I’ve never been a good speller. My mother says it’s because I’m lazy and deceitful. Maybe she was talking about something else. I bring this up today because I initially misspelled tabula rasa as tabla rasa. Instead of Latin for “blank slate,” it was some sort of Hindi-Latin mishmash: “blank drum.” Now that’s just silly.
There was a time that some argued children were born as “blank slates.” Their personalities arose entirely from parenting choices. We now understand that though nurture makes a big difference, heredity should not be underestimated.

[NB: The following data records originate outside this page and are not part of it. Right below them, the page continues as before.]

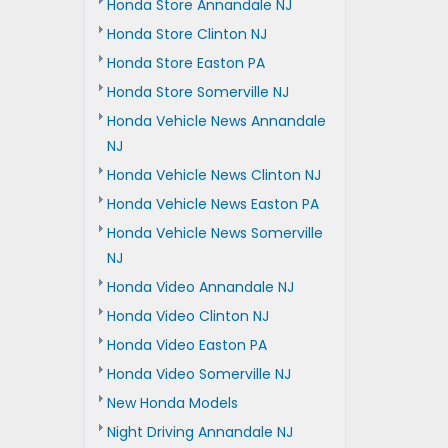
Honda Store Annandale NJ
Honda Store Clinton NJ
Honda Store Easton PA
Honda Store Somerville NJ
Honda Vehicle News Annandale
NJ
Honda Vehicle News Clinton NJ
Honda Vehicle News Easton PA
Honda Vehicle News Somerville
NJ
Honda Video Annandale NJ
Honda Video Clinton NJ
Honda Video Easton PA
Honda Video Somerville NJ
New Honda Models
Night Driving Annandale NJ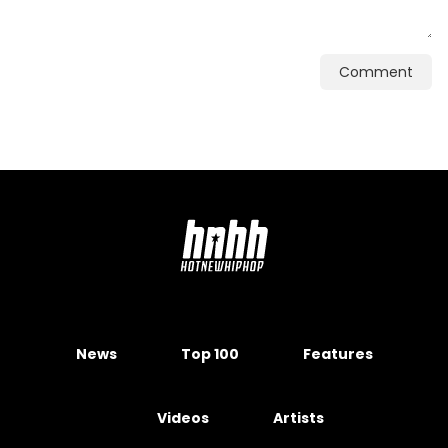
Comment
News
Top 100
Features
Videos
Artists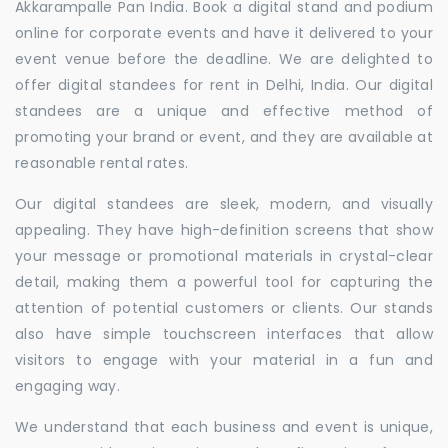
Akkarampalle Pan India. Book a digital stand and podium
online for corporate events and have it delivered to your
event venue before the deadline. We are delighted to
offer digital standees for rent in Delhi, India. Our digital
standees are a unique and effective method of
promoting your brand or event, and they are available at
reasonable rental rates.
Our digital standees are sleek, modern, and visually
appealing. They have high-definition screens that show
your message or promotional materials in crystal-clear
detail, making them a powerful tool for capturing the
attention of potential customers or clients. Our stands
also have simple touchscreen interfaces that allow
visitors to engage with your material in a fun and
engaging way.
We understand that each business and event is unique,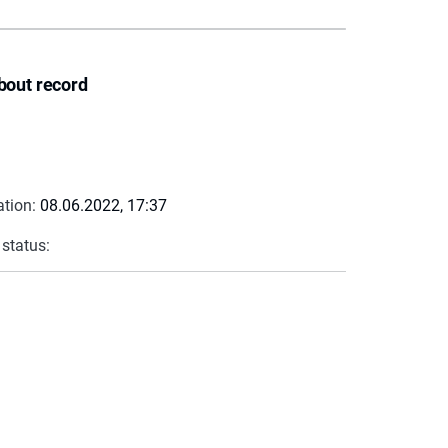
bout record
ation:
08.06.2022, 17:37
 status: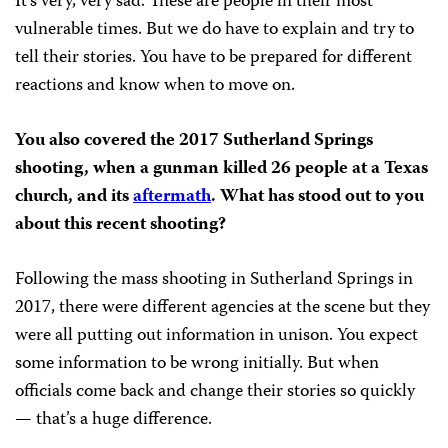
It’s very, very sad. These are people in their most
vulnerable times. But we do have to explain and try to
tell their stories. You have to be prepared for different
reactions and know when to move on.
You also covered the 2017 Sutherland Springs
shooting, when a gunman killed 26 people at a Texas
church, and its
aftermath
. What has stood out to you
about this recent shooting?
Following the mass shooting in Sutherland Springs in
2017, there were different agencies at the scene but they
were all putting out information in unison. You expect
some information to be wrong initially. But when
officials come back and change their stories so quickly
— that’s a huge difference.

The same can be said for land. We can nurture it, but its heritage will play a role in the life it fosters. Perhaps more to the point, there is no new land. Even the fields the Dutch have coaxed out of the North Sea aren’t new, the soil came from somewhere and that history affects its fertility.
The choices we make today about how we treat our land will change what it can grow in the future. Extractive agriculture can leave behind a soil devoid of nutrients: both mineral and organic. This dying soil can’t contain as much life and erodes. We lose topsoil 10 to 40 times faster than it can be replaced (Pimentel, Journal of Environment, Development and Sustainability 2006).
Bare soil is anything but a blank slate; it is more of a palimpsest, a page used many times over and only partly erased.
I’ve recently been faced with what at first seems a blank slate: after much sweat (mostly not ours) and treasure loss (ours) our house has an addition. During the excavation, one could see some of the property’s history in the soil. Sadly, former owners dumped spent coal around the foundation. The excavators backfilled the gash in the land mostly with soil from the site, but it has been churned: it no longer has the clear soil horizons of a healthy soil.
So now I am faced with the challenge of turning this into a healthy part of my garden. I won’t plant annual food there (tomatoes and beans), but I can grow perennials, maybe some longer term crops like nut and fruit trees. But where to start?
I need to try to turn dirt to soil. Natural processes will do this on their own, but it will take decades, I won’t live to see that. It’s going to take some sheet composting and some patience. I’ll also have to recruit plants that can deal with sub-optimal conditions. I hope I’m up to the challenge.